Задание 1
Ответьте на вопросы по тексту о Москве:
(a) Чем в тексте названа сила исторической памяти?
(b) Как называется произведение князя М. Щербатова?
(c) Чем, по словам Щербатова, Москва является для страны?
Задание 2
Выпишите из текста о Москве все имена людей, названия городов и названия произведений.
Задание 3
Допишите текст о Москве, продолжив его после последнего предложения.

Огромная сила исторической памяти заключена в Москве. Эта сила – великий рычаг национального самосознания русского народа. Здесь воспитывался гражданин и патриот своей великой земли. «Российский гражданин не может сделать шага в Москве, чтобы не воспомянуть верность и усердие своих праотцов к Отечеству и Государю и к оному бы вяще не пробуждаться!» - напоминая иностранке – Екатерине II русский историк князь М. Щербатов в свое «Прошение Москвы о забвении ея». Нельзя успешно править страной, не понимая того, что Москва – ее сердце, подчеркивал кн. Щербатов в своем произведении.

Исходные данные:
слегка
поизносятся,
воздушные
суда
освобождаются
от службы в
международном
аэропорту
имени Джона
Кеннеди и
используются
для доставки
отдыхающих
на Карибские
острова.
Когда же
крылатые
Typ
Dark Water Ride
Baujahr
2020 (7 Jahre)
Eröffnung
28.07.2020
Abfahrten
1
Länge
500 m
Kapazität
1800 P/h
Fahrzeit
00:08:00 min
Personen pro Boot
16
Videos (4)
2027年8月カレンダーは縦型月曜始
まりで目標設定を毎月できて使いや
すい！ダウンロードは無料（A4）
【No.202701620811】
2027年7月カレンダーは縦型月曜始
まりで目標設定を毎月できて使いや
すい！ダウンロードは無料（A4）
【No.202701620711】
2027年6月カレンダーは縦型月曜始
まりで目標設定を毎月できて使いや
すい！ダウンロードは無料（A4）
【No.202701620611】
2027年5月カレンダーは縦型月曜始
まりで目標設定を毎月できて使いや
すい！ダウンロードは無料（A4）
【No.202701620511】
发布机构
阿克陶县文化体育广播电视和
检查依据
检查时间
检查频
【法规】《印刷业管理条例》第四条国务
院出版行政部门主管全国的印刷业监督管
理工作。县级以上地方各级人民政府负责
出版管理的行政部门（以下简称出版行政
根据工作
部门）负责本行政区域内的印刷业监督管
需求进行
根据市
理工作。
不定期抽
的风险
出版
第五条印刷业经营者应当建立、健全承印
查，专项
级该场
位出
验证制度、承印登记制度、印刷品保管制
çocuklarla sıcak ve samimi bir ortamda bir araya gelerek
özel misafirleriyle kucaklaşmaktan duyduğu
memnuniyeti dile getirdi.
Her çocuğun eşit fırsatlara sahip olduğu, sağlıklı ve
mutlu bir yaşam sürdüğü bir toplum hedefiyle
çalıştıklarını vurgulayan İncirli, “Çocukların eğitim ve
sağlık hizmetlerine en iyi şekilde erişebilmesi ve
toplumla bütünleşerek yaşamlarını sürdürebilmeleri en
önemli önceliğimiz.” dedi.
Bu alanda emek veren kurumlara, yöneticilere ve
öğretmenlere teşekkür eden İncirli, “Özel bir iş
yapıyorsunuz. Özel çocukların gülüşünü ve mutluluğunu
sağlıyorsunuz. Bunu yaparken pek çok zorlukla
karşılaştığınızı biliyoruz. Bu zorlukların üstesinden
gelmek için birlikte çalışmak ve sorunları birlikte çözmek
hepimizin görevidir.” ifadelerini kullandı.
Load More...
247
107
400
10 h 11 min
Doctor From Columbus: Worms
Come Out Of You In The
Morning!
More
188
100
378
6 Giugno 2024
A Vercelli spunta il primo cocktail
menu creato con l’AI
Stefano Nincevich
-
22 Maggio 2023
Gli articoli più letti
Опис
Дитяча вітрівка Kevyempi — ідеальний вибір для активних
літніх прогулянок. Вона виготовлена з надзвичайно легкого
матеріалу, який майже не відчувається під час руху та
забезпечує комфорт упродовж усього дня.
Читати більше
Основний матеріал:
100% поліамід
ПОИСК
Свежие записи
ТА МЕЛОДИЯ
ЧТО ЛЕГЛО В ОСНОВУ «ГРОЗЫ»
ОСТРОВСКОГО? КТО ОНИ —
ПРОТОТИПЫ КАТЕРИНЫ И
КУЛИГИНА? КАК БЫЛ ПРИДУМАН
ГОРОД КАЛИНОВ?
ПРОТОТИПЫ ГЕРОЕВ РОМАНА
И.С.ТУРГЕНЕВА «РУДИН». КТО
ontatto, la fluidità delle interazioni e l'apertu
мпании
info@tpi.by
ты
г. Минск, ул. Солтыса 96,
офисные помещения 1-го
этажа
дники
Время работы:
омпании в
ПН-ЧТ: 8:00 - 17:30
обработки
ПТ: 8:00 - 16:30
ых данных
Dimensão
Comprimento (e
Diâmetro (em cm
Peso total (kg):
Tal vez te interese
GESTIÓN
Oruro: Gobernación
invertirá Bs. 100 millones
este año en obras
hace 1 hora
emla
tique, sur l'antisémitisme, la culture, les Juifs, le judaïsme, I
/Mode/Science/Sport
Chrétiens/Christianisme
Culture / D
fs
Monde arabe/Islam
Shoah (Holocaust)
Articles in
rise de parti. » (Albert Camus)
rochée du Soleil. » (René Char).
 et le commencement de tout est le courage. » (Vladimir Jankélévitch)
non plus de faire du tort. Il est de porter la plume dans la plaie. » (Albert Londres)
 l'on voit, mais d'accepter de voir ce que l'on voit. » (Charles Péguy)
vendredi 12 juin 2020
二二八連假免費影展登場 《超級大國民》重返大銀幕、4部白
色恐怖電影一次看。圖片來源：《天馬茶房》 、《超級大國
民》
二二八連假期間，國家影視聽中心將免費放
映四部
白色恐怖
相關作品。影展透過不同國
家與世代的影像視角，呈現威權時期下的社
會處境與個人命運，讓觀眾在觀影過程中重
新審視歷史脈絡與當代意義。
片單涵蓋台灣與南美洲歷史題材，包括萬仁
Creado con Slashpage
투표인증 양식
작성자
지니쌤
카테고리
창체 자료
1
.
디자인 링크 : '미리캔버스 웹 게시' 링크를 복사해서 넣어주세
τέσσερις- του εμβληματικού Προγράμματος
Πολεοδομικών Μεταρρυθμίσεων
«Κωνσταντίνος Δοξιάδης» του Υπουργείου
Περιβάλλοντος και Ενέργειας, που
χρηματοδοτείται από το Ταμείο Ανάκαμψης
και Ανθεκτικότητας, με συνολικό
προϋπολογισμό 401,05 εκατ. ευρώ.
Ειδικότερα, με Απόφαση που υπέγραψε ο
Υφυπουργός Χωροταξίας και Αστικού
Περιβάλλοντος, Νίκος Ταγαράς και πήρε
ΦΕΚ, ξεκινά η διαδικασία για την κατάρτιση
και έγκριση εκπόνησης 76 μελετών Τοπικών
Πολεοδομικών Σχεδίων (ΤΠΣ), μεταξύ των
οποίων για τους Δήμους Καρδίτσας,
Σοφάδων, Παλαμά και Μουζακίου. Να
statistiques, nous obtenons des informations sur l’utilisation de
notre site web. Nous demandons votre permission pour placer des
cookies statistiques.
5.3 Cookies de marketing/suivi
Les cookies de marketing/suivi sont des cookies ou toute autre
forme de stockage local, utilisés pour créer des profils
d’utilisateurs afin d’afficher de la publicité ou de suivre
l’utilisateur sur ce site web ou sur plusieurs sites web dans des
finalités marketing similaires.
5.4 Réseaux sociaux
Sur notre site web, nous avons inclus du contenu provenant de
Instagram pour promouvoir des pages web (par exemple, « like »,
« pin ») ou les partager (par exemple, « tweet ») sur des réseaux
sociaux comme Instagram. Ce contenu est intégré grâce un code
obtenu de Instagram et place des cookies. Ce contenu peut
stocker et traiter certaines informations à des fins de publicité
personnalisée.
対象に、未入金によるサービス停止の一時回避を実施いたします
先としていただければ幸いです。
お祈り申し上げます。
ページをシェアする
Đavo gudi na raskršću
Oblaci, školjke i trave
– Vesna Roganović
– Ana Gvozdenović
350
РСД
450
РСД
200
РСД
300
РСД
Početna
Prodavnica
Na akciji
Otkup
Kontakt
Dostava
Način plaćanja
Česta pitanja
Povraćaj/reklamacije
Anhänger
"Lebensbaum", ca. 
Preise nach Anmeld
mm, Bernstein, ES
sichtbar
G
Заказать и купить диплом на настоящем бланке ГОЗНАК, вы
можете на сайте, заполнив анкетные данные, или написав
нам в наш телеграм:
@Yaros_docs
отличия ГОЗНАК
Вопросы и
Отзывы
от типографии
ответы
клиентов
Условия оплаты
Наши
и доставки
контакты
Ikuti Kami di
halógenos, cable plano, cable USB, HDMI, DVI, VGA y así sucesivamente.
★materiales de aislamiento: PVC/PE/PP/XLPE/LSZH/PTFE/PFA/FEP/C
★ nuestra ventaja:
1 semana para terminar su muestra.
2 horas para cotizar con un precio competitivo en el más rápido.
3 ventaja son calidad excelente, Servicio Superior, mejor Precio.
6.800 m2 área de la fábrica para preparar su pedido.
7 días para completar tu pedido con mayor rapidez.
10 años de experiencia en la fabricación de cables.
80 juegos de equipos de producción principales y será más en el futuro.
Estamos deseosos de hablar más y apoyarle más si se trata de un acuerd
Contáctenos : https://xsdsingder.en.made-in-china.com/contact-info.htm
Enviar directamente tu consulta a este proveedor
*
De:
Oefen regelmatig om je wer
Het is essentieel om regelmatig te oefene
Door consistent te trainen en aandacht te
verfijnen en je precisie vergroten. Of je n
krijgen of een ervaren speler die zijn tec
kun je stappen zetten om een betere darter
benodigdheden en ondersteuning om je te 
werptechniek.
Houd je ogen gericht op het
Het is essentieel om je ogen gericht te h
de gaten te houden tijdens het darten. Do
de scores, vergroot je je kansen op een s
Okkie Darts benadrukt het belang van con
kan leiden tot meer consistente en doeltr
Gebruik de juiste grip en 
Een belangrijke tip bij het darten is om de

Ожидаемый ответ 1
(a) Великим рычагом национального самосознания русского народа.
(b) «Прошение Москвы о забвении ея».
(c) Ее сердцем.

Ожидаемый ответ 2
Москва, Екатерина II, М. Щербатов, «Прошение Москвы о забвении ея»

Ожидаемый ответ 3
Огромное значение Москвы для воспитания исторической памяти нашего народа выразил К. Полевой в 40-х годах XIX в.: «Москва, прежде всего – древняя столица России, место величайших воспоминаний нашей истории, освященное множеством незабвенных, святых для русского сердца событий. Все воспитание России совершилось в Москве, и ни один русский этого не забудет. Если образованный человек любит Москву как Родину славы своего Отечества, то простолюдин знает по преданию и сроднил с собой как воздух, которым дышит, как мысль о том, что Москва старейший город в России».

Атмосфера исторической Москвы оказывала благотворное влияние и на ее жителей, и на приезжих.

Вел Князь Сергей Александрович, правитель Москвы, 1903 г.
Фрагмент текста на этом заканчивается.